GEN Z, generasi yang lahir antara tahun 1997 dan 2012, kembali menjadi sorotan karena mendominasi data pengangguran di Indonesia.
Pengangguran dimaksud: tidak bekerja, tidak melanjutkan pendidikan atau istilahnya NEET (not in employment, education, and training/NEET) alias do nothing.
Jika diungkap lebih rinci, jumlah Gen Z yang menjadi pengangguran atau tidak memiliki kegiatan berdasarkan data BPS (2021-2022) mencapai 9.896.019 orang pada Agustus 2023.
Dari jumlah itu, NEET Gen Z didominasi perempuan sebanyak 5,73 juta diikuti 4,17 juta laki-laki. Angka itu setara dengan 22,25 persen dari total penduduk usia muda di Indonesia.

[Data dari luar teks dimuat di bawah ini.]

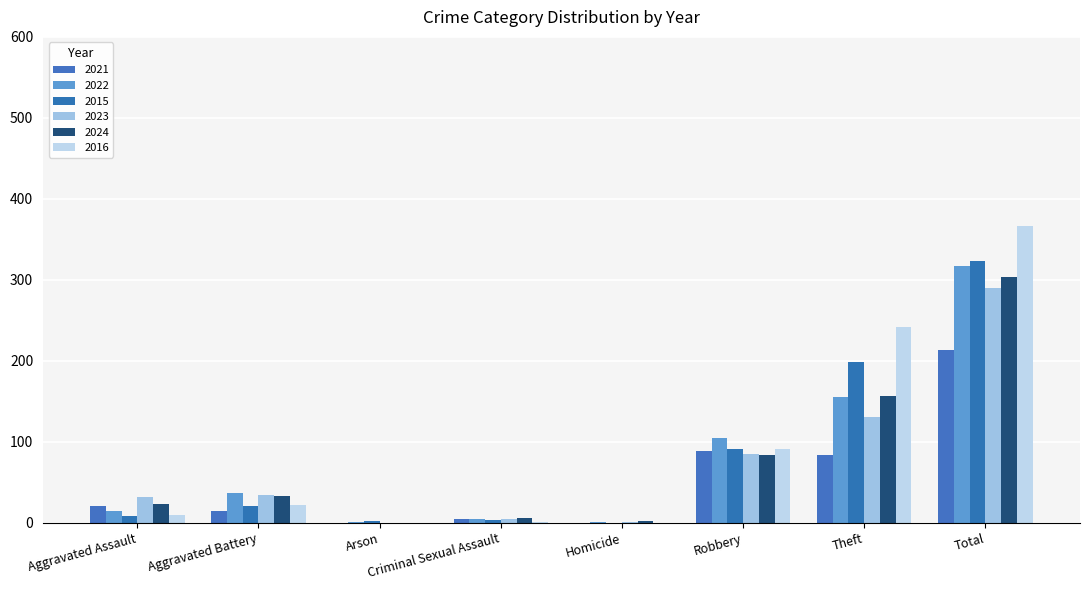

How many distinct data groups are displayed?

6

Hal ini tentu membuyarkan "dongeng-dongeng" Gen Z yang banyak berseliweran di media kita: Anak Gen Z yang suka jalan-jalan daripada menabung beli rumah, Pekerja Gen Z yang memilih resign daripada kena isu mental health atau si Paling Gen Z yang punya perhatian pada isu lingkungan dan sosial.
Rasanya asik jika bisa menjadi bagian dari Gen Z: Bergaya Skena dan duduk manis ala Vincent, ikutan war tiket konser Cold Play hingga Taylor Swift, bergaya kultur Gen Z Jaksel yang beda tongkrongan dengan Gen Z Jakbar, atau jadi Gen Z Surabaya yang meski berlogat medok, tapi sudah menyandang "Crazy Rich" di usia muda.

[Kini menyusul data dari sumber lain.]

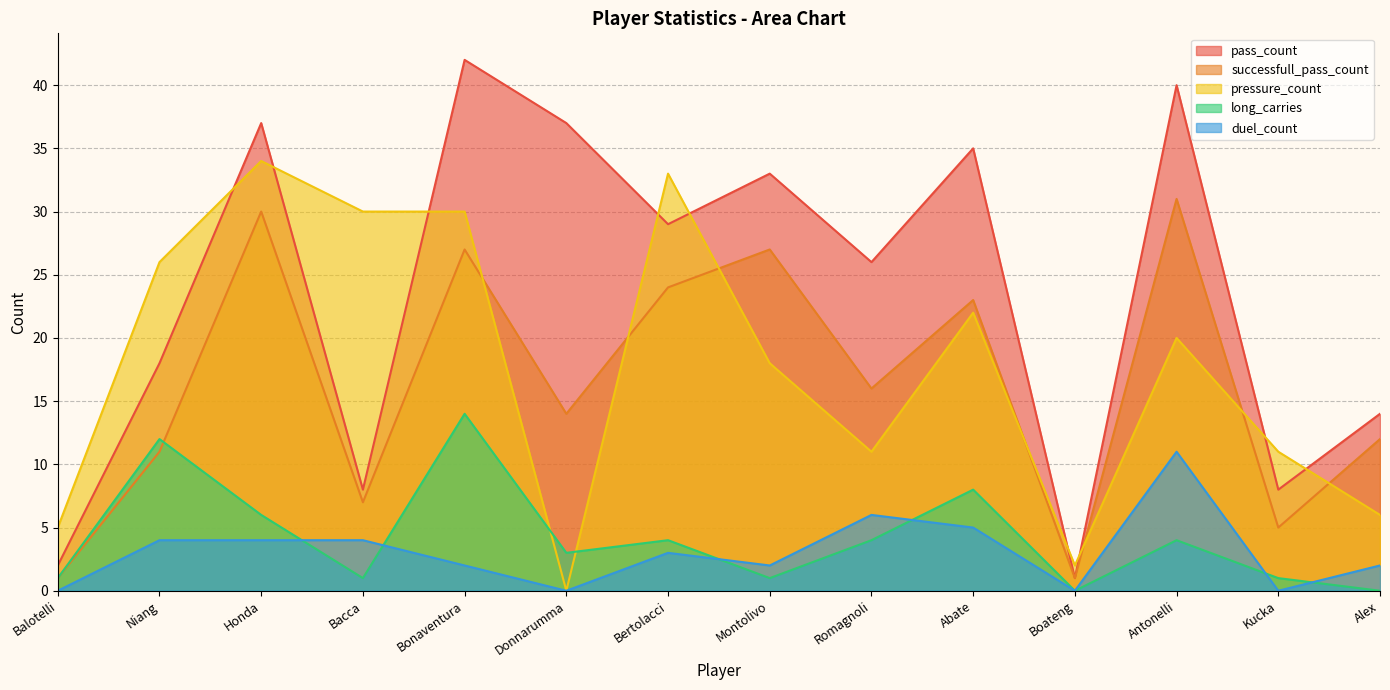

Is the value of pass_count at Niang greater than the value of successfull_pass_count at Bacca?

Yes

Namun seperti syair Tulus "...kisah yang ternyata tak seindah itu", potret-potret ini baru sebagian dari potret manis yang dilihat dari kaca mata survei industri di kota besar, kota urban.
Sisanya menjadi potret buram tanpa filter pemanis dari wajah sesungguhnya Gen Z kita.
Tingginya angka pengangguran menjadi paradoks banyak survei urban yang menggambarkan kehidupan Gen Z yang asik, santai, suka berpetualang, mencoba hal baru, dan menikmati hidup.
Baca juga: Habis THR, Terbitlah Surat Resign: Membaca Pekerja Gen Z
Data Survei Ketenagakerjaan Nasional (Sakernas) yang dirilis oleh Badan Pusat Statistik (BPS) selama periode Agustus 2017-2022 menunjukkan tren yang mengkhawatirkan bagi para lulusan baru di Indonesia. Durasi pencarian kerja bagi mereka dari semua jenjang pendidikan mengalami peningkatan.
Hal ini diperparah dengan jumlah lapangan kerja formal yang terus menurun selama 15 tahun terakhir. Kondisi ini membuat para lulusan baru semakin kesulitan mendapatkan pekerjaan yang sesuai dengan kualifikasi dan minat mereka.
Menaker Ida Fauziyah bahkan secara gamblang menyebut, tingginya angka pengangguran di antara Gen Z akibat ketidaksesuaian antara pendidikan yang ditempuh dengan permintaan pasar tenaga kerja.
"Didapati miss-match. Jadi output dari pendidikan vokasi belum mampu berkesesuaian dengan kebutuhan pasar kerja," kata Ida dalam rapat kerja bersama Komisi IX DPR RI pada Senin (Antara, 20/5/2024).
Ini artinya, ada persoalan belum sinkronnya dunia pendidikan, termasuk vokasi, dengan dunia kerja atau (ini yang menarik), Gen Z salah jurusan dalam memilih studi.
Soal serapan tenaga kerja juga menjadi "hantu" baru yang harus dihadapi Gen Z.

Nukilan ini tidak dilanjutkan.